Fully connected layers downstream are expecting some fixed-size input so now we need to do some reshaping of those crops from the convolutional feature map and they do that in a differentiable way using RoI pooling layer. ROI pooling looks kind of like max pooling.

Once you have these warped crops from the convolutional feature map then you can run these things through some fully connected layers and predict (for each RoI):

classification scores - Softmax classifier (Linear + softmax)
offsets to the bounding boxes - Bounding box regressors (linear regression)

Fast R-CNN Network Architecture
Image source: Fei-Fei Li, Justin Johnson, Serena Yeung (Stanford University School of Engineering): Convolutional Neural Networks for Visual Recognition, Lecture 11 - Detection and Segmentation

Training & Loss Function

During training phase, we have multi-task loss which trades off between the two constraints listed above:

Total Loss = Log loss (Softmax classifier) + Smooth L1 loss (BBox regressor)

During back propagation we can back-prop through this entire thing and learn it all jointly.

Benchmarks and Problems

Training times (hours):

R-CNN: 84
SPP-Net: 25.5
Fast R-CNN: 8.75

Test times (seconds, Including/Not Including Region Proposals):

R-CNN: 49/47
SPP-Net: 4.3/2.3
Fast R-CNN: 2.3/0.32

In terms of speed if we look at R-CNN versus Fast R-CNN versus SPP-net which is kind of in between the two, then we can see that at training time fast R-CNN is ~ 10 times faster to train because we're sharing all this computation between different feature maps.

And now at test time Fast R-CNN is super fast and in fact Fast R-CNN is so fast at test time that its computation time is actually dominated by computing region proposals.
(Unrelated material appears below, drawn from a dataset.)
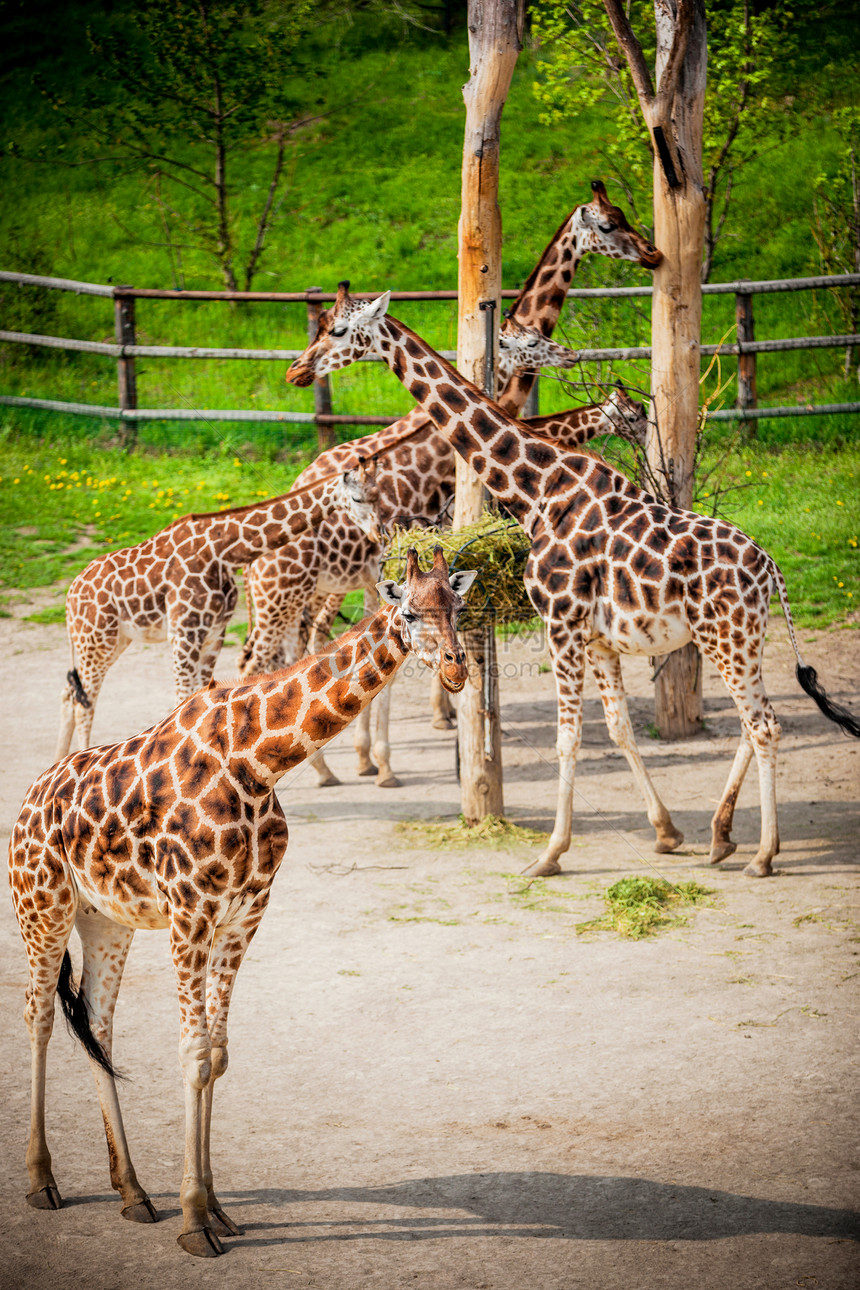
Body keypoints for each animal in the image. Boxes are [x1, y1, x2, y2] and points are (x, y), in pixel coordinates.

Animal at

Computing these 2000 region proposals using Selective Search takes ~ 2 seconds and now once we've got all these region proposals then because we're processing them all sort of in a shared way by sharing these expensive convolutions across the entire image that we can process all of these region proposals in less than a second altogether. So Fast R-CNN ends up being bottlenecked by just the computing of these region proposals.